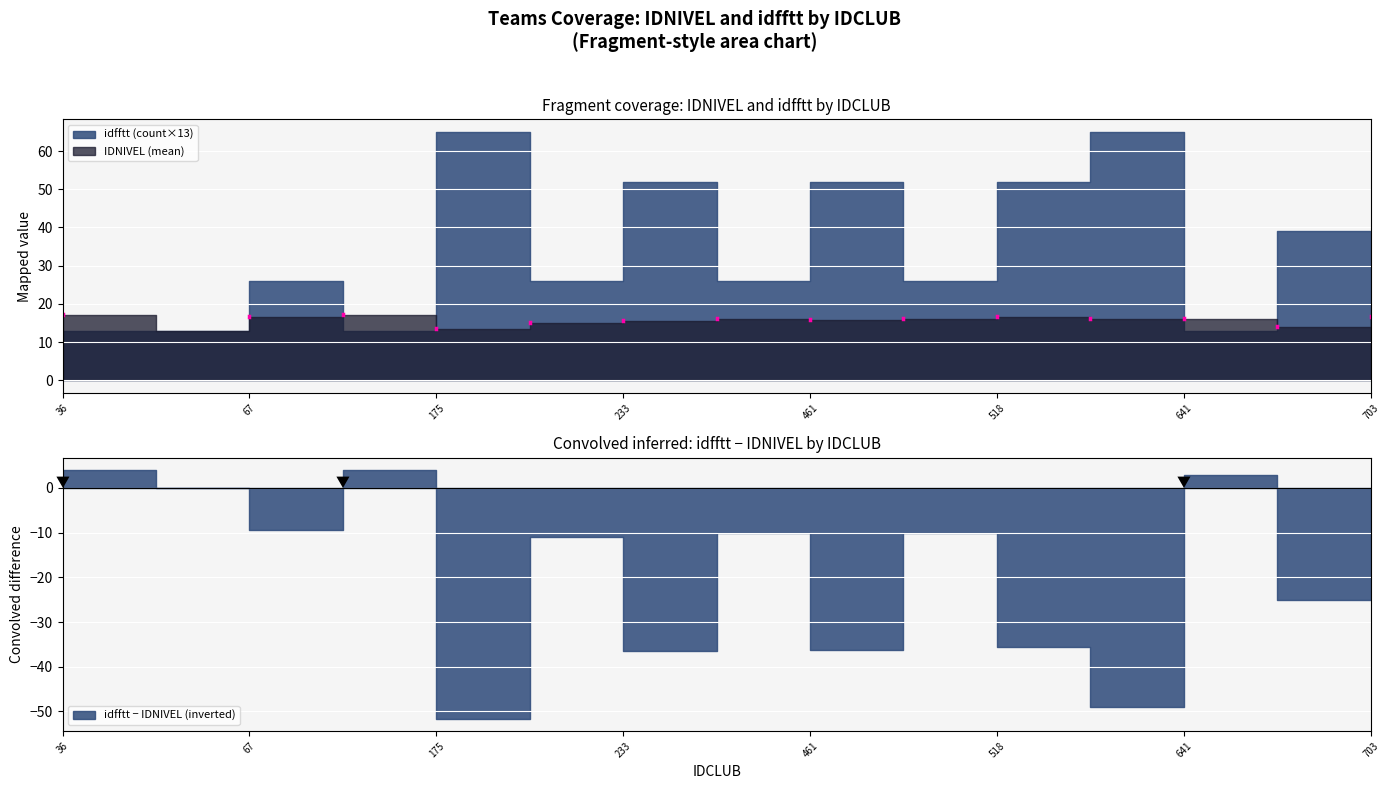

True or false: IDNIVEL and idfftt cross at least once.

False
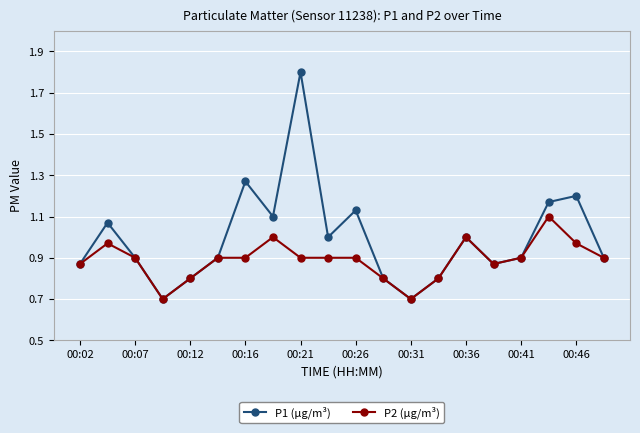

Is this an area chart (filled region under the line)?

No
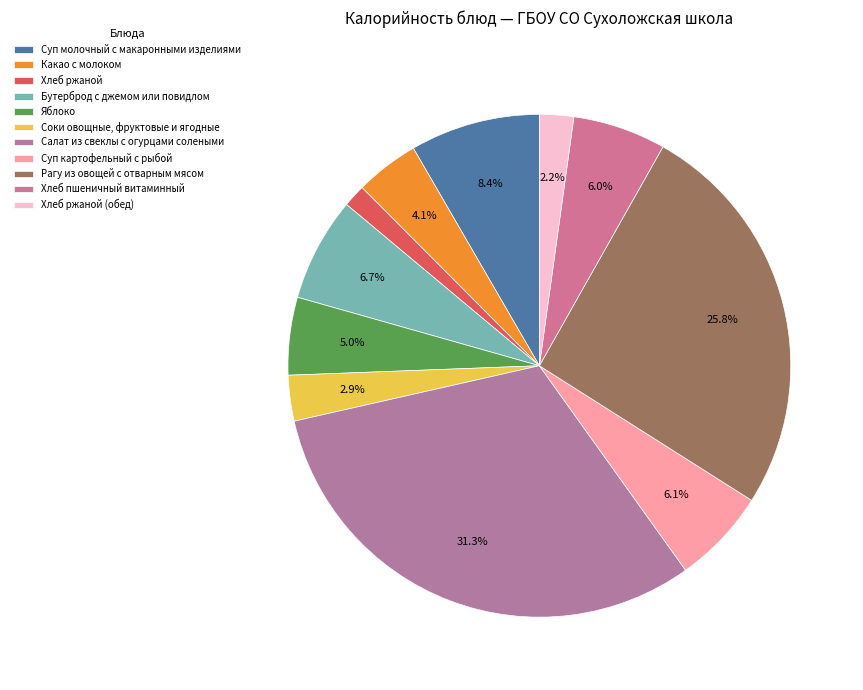

Does any single category account for the majority?

No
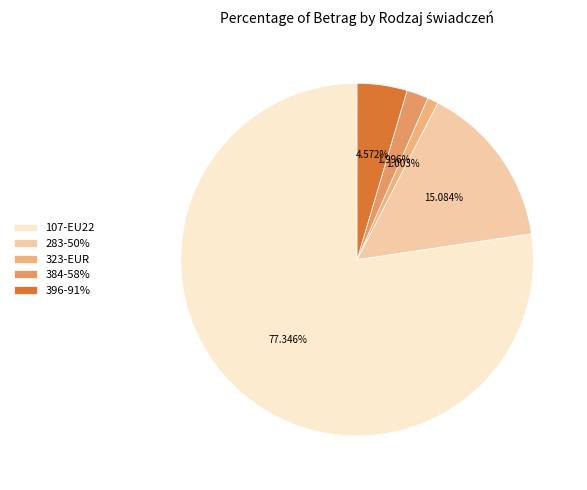

What is the change in value from 107-EU22 to 384-58%?

-660.4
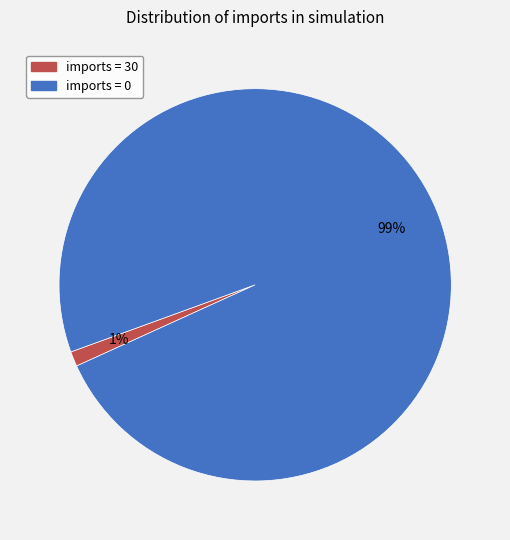

Does imports = 0 represent more than half of the total?

Yes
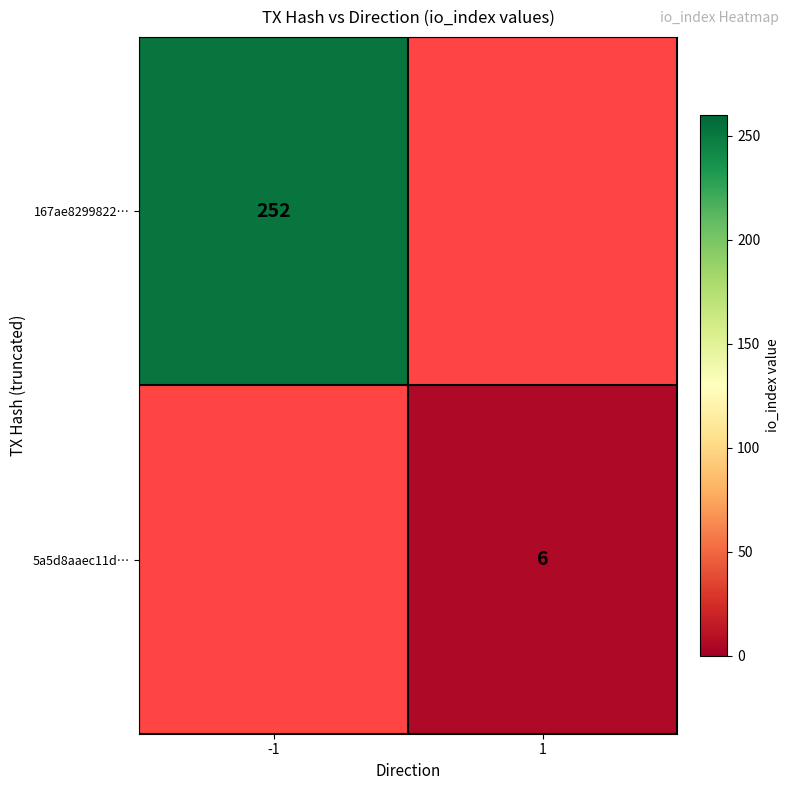

The value of 167ae8299822… at -1 is 252. True or false?

True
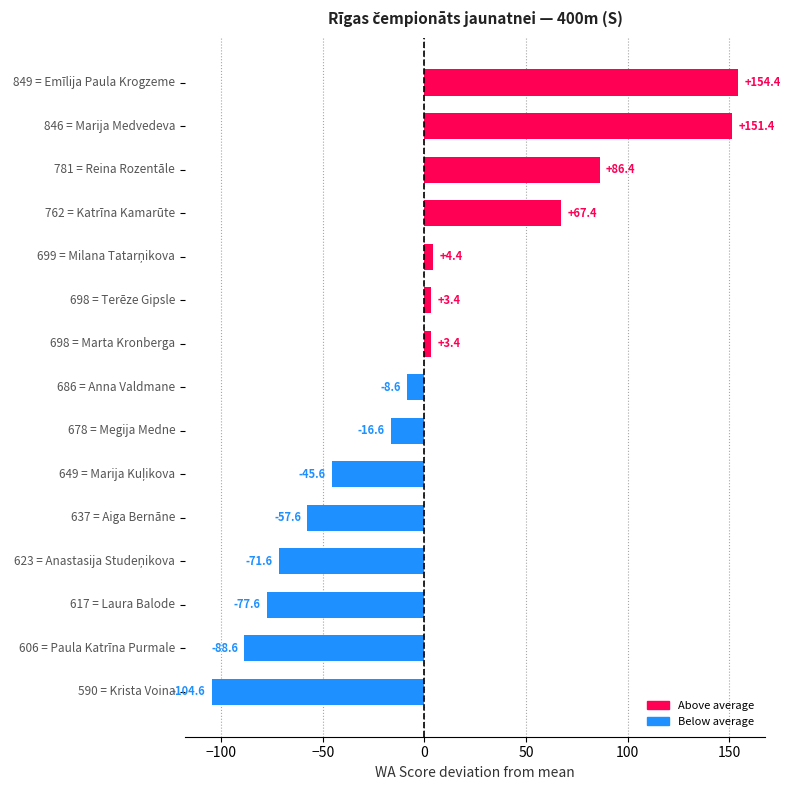

What is the maximum value shown in the chart?

154.4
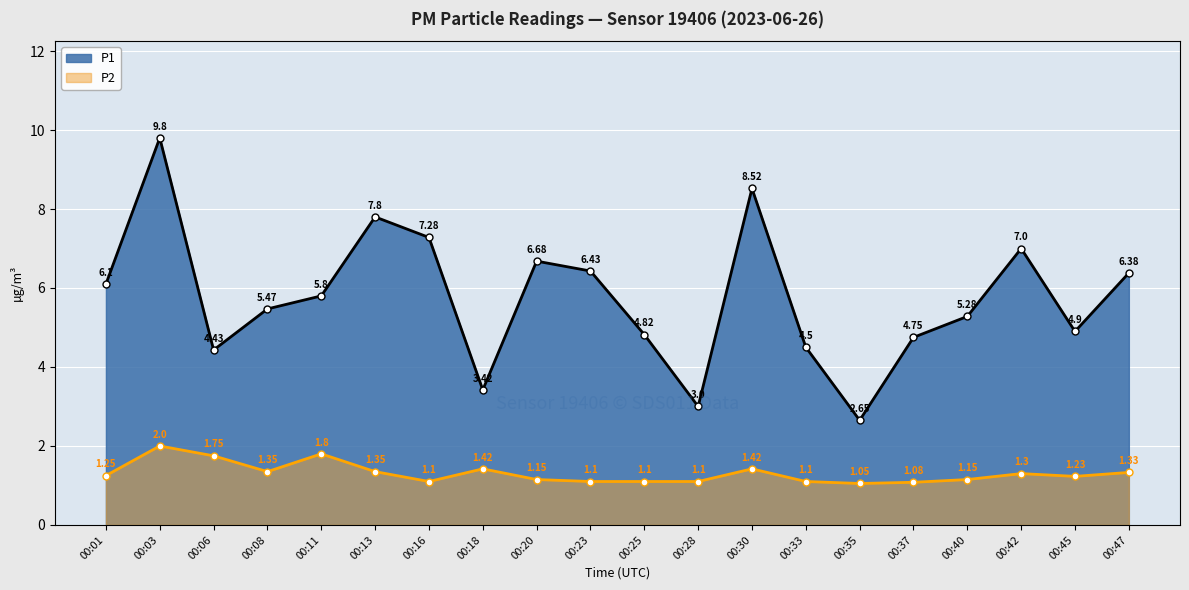

What is the average value of the P2 series?

1.3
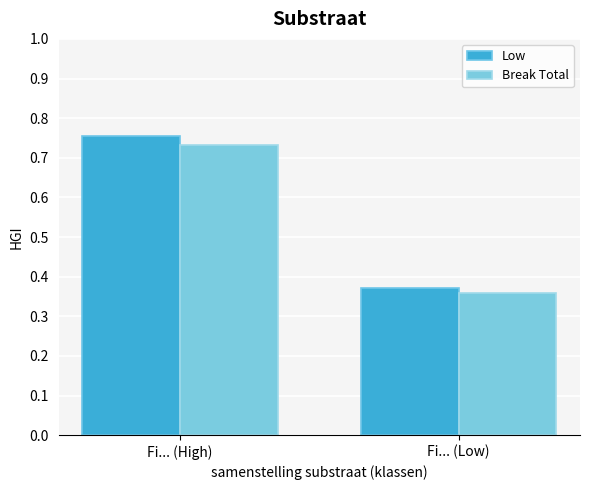

Which category has the highest value in the Break Total series?

Fi... (High)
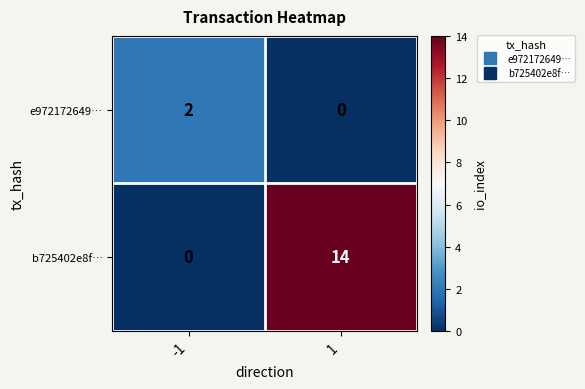

How many series are shown in this chart?

2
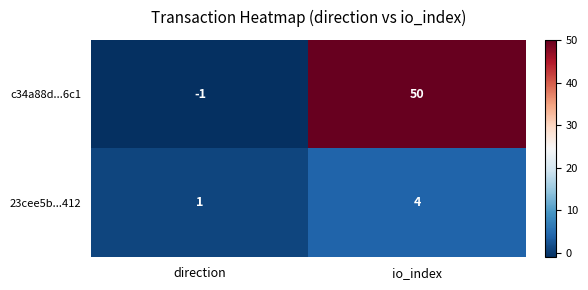

Reading right to left, list all the values displayed in this chart.

c34a88d...6c1: io_index=50	direction=-1
23cee5b...412: io_index=4	direction=1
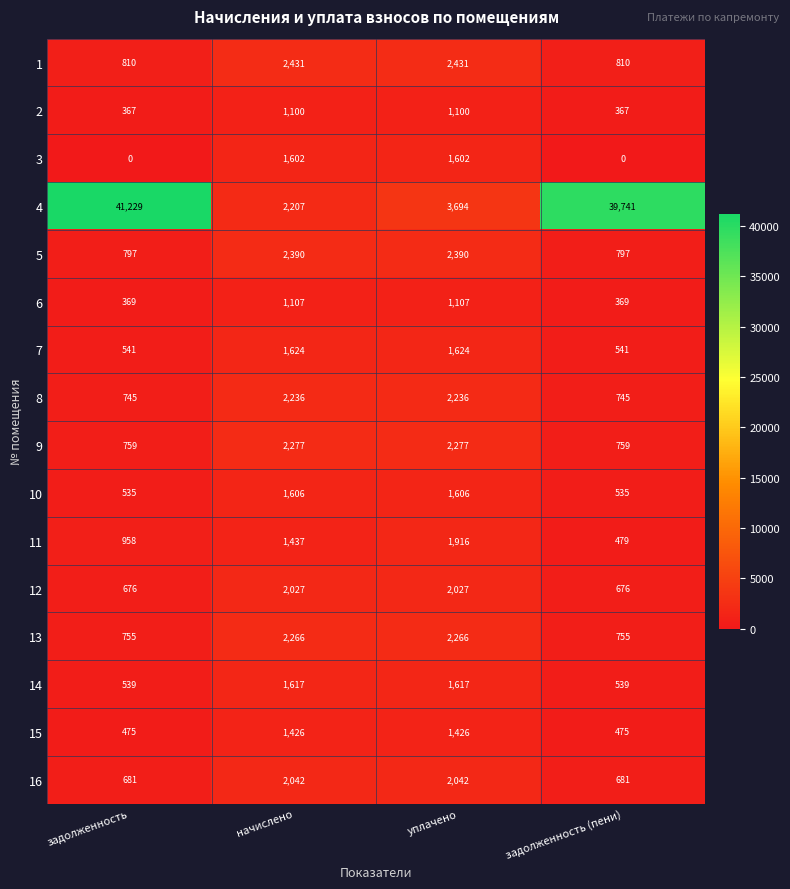

At which label does 11 reach its peak?

уплачено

[REQUIRED WORK]: Render every line above as a JSON list of strings, one string per line, skipping blank lines. Leave the pictures out.

[TASK SOLUTION]:
[
  "True or false: IDNIVEL and idfftt cross at least once.",
  "False",
  "Is this an area chart (filled region under the line)?",
  "No",
  "Does any single category account for the majority?",
  "No",
  "What is the change in value from 107-EU22 to 384-58%?",
  "-660.4",
  "Does imports = 0 represent more than half of the total?",
  "Yes",
  "The value of 167ae8299822… at -1 is 252. True or false?",
  "True",
  "What is the maximum value shown in the chart?",
  "154.4",
  "What is the average value of the P2 series?",
  "1.3",
  "Which category has the highest value in the Break Total series?",
  "Fi... (High)",
  "How many series are shown in this chart?",
  "2",
  "Reading right to left, list all the values displayed in this chart.",
  "c34a88d...6c1: io_index=50\tdirection=-1",
  "23cee5b...412: io_index=4\tdirection=1",
  "At which label does 11 reach its peak?",
  "уплачено"
]